CEL ĆWICZENIA: Rozwiń tekst o poznańskiej Sztafecie Floriana, pisząc jego dalszy ciąg od miejsca po ostatnim zdaniu.

Poznań: ruszyła kolejna odsłona Sztafety Floriana

Jest to akcja mająca na celu szerzenie bezinteresownego dobra. Może to być czas poświęcony drugiej osobie, odwzajemniony uśmiech, czy pogodzenie się z kimś.

W pierwszej edycji rozdano 4 tys. specjalnych kart.

Jak przyznaje pomysłodawca akcji, Sztafeta Floriana rodzi ludzi do dobra. „Chrześcijanie, którzy są w Kościele, zainspirowani Ewangelią chcą zrobić coś dobrego dla tych, którzy może są daleko od Kościoła, ale którzy są naszymi sąsiadami, osobami, które spotykamy na co dzień – mówi ks. Radosław Rakowski. – Mam kartę, która mobilizuje mnie do dobrego uczynku. Robię jakiś dobry uczynek dla drugiej osoby i przekazuję kartę kolejnej osobie, żeby również zrobiła jakiś dobry uczynek dla kolejnej osoby. Przez to rodzi się cała sieć dobrych uczynków w świecie” – powiedział pomysłodawca akcji.

ZBIÓR DANYCH:
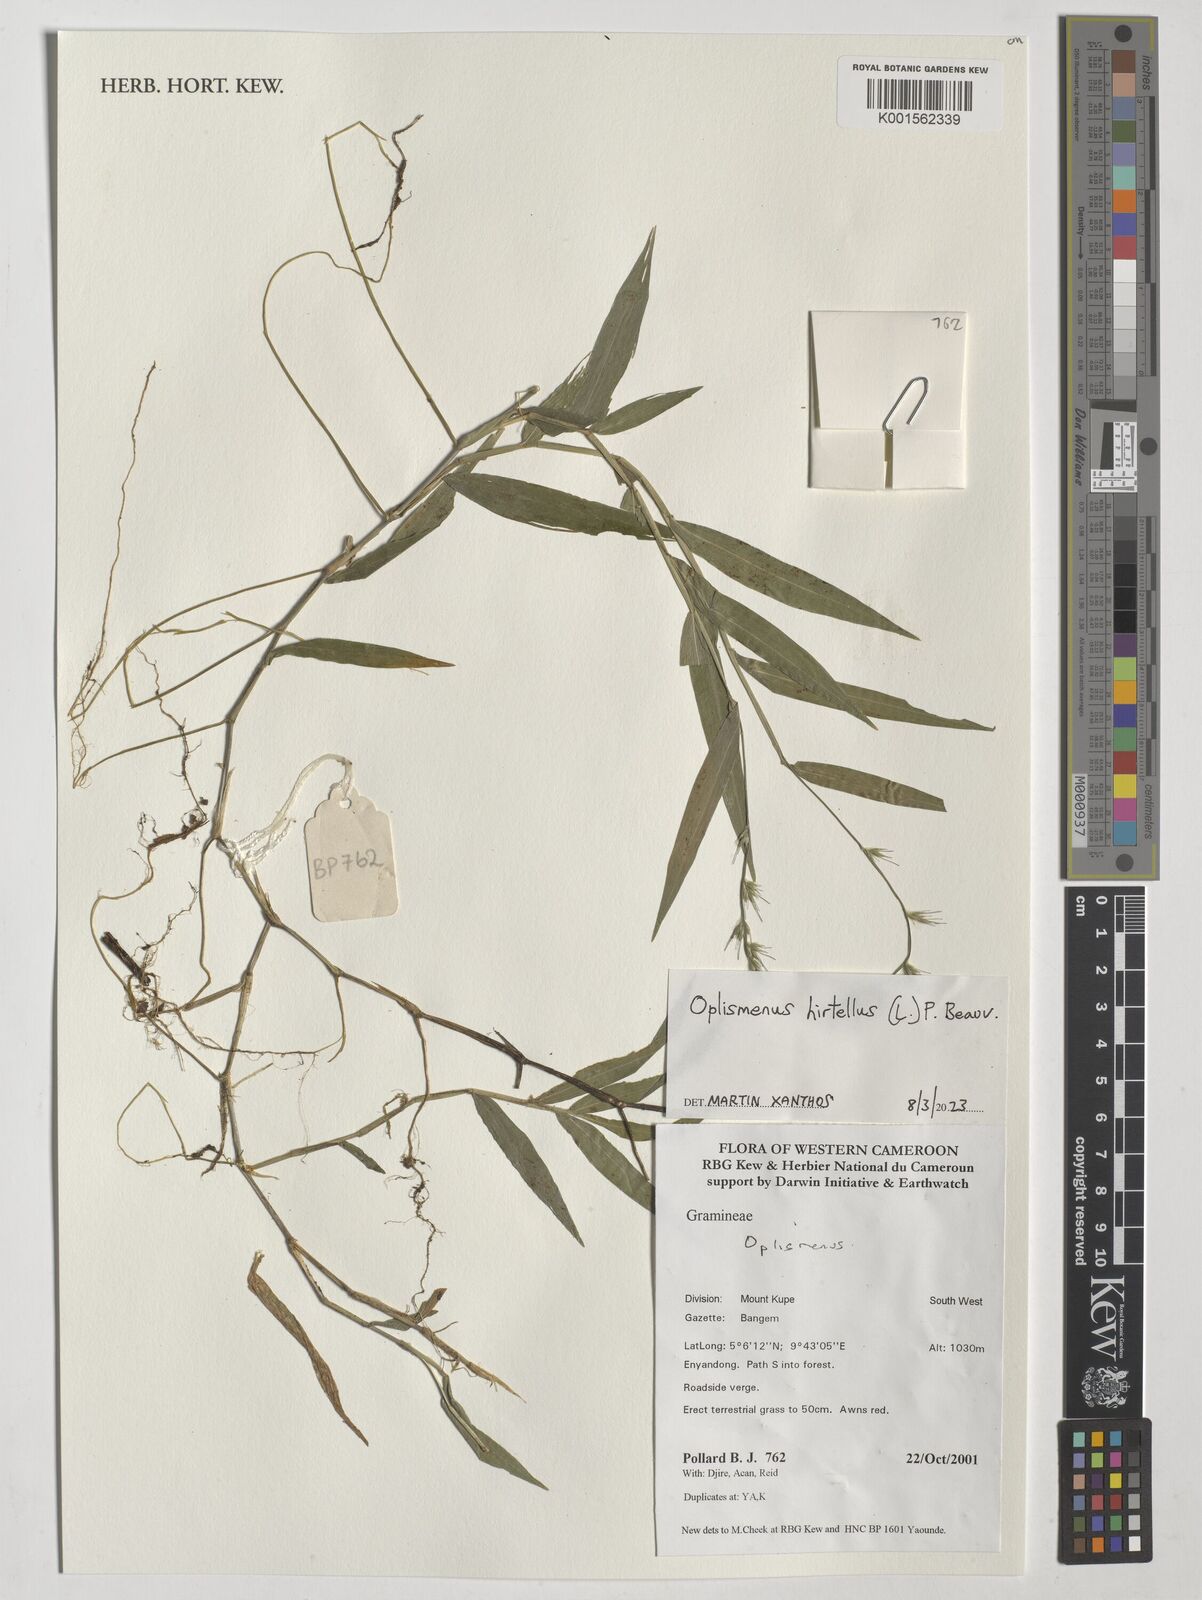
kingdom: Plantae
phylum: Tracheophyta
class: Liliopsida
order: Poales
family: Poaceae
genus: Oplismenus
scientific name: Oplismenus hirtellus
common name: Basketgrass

--

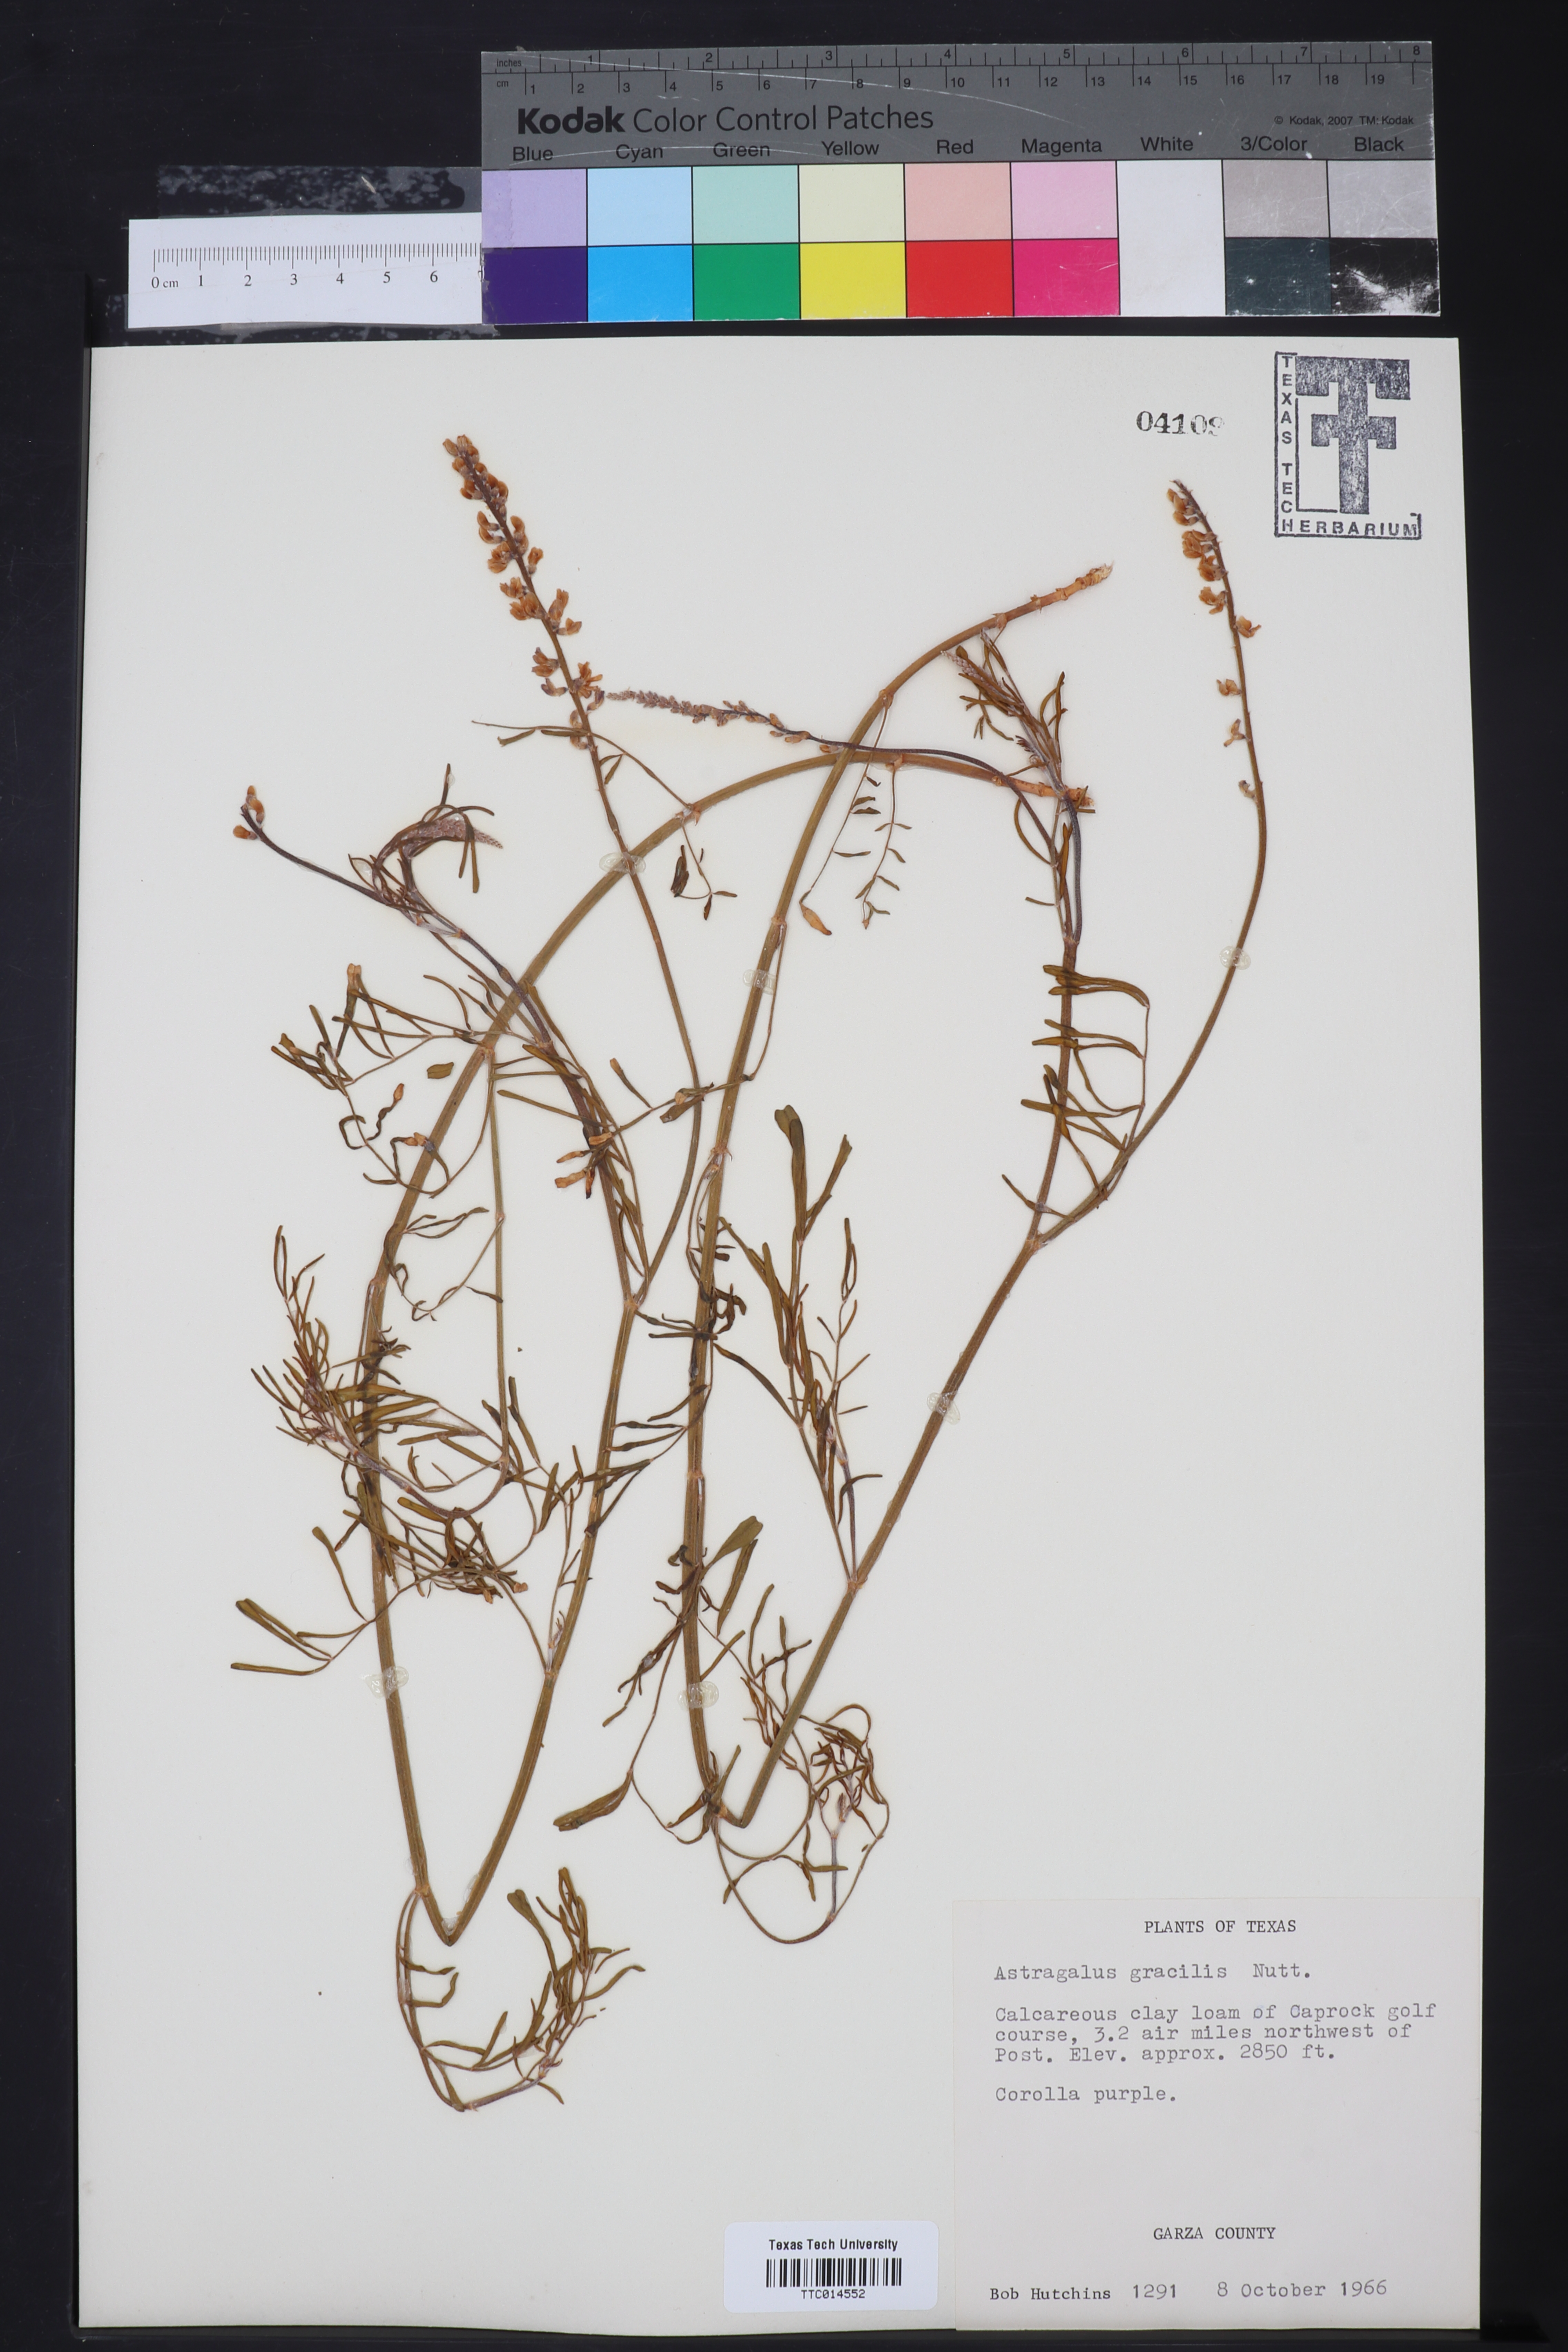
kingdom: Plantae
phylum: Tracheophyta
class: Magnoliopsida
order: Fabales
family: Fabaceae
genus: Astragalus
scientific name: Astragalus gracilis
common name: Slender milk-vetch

* * *

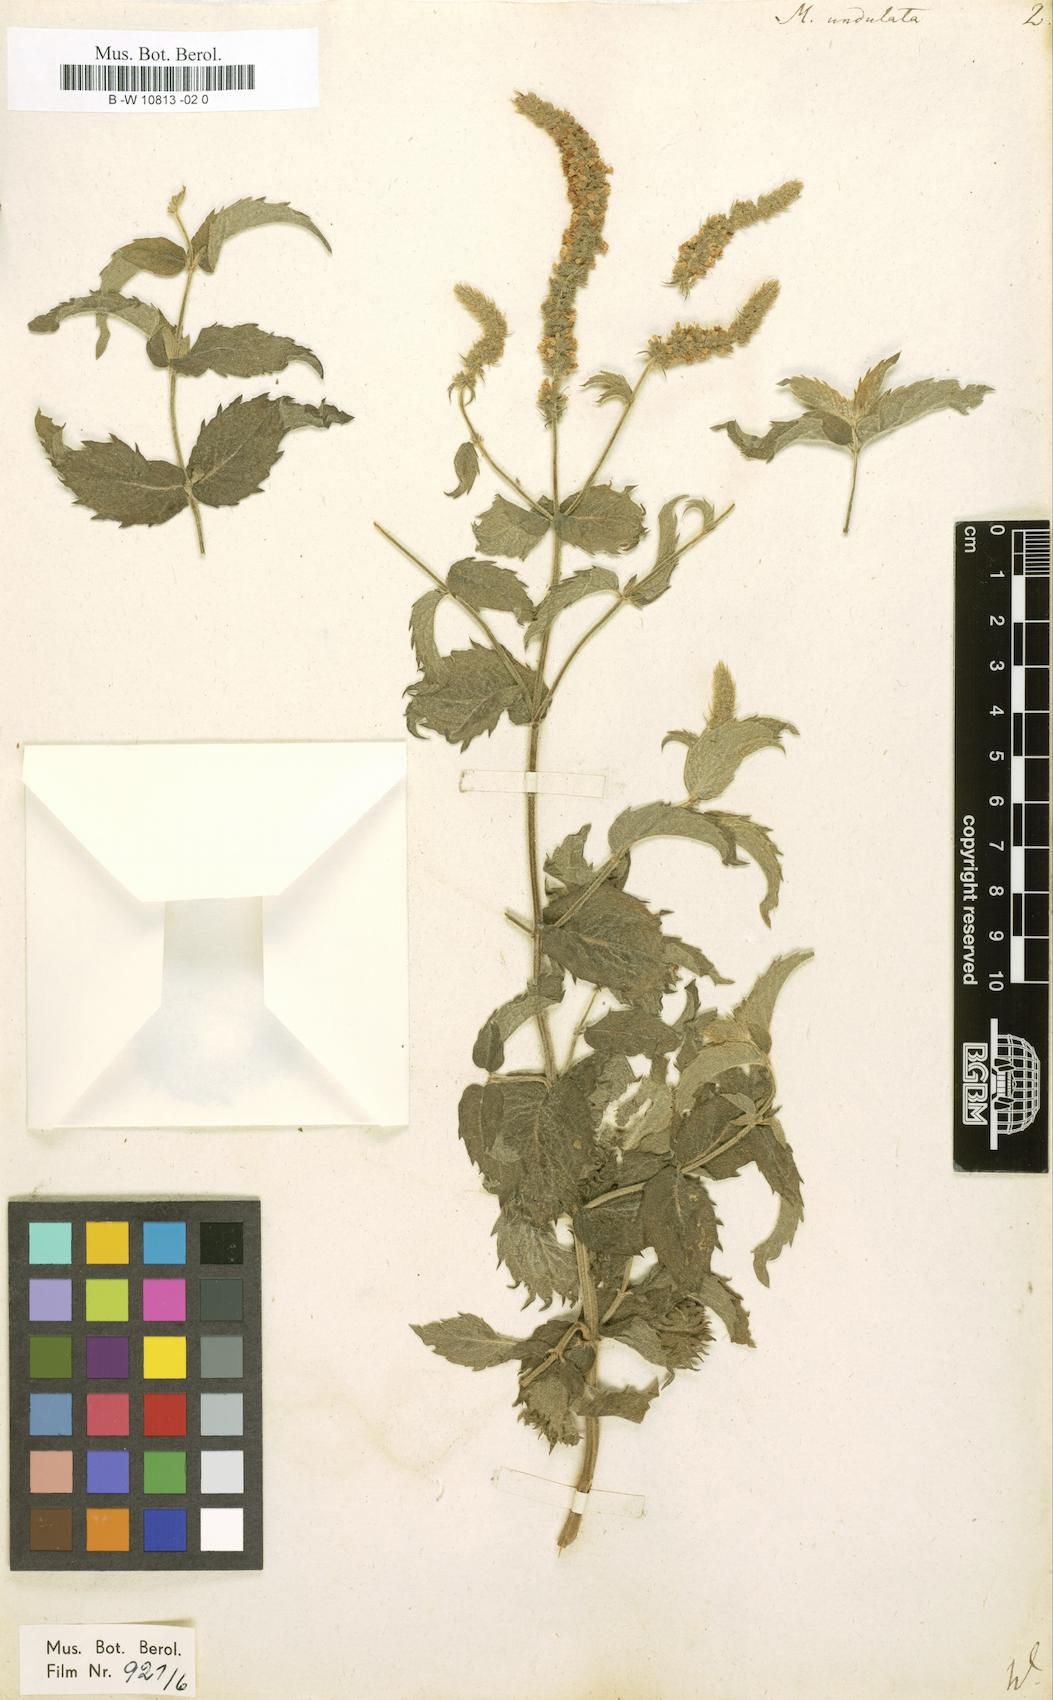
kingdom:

WYNIK ĆWICZENIA:
Sztafeta Floriana od samego początku jest związana z papieżem Franciszkiem, który ciągle szuka prostego sposobu przekazywania wiary i miłości. W liście Ojciec Święty podziękował za to dzieło i pobłogosławił je.

Często w naszych miastach, czy domach jesteśmy zupełnie anonimowi, nie znamy się. Potrzeba kogoś, kto pierwszy wyciągnie rękę, zrobi coś dobrego. Sztafeta Floriana ma być właśnie przyczyną, żebyś stał się pierwszy w przekazywaniu dobra.

W chwili kiedy w wielu miejscach znajdą się ci, którzy zaczną robić coś dobrego i mobilizować innych, to świat musi stać się lepszy, bardziej przepełniony miłością.

R. Łączny, KAI/ rv

« 1 »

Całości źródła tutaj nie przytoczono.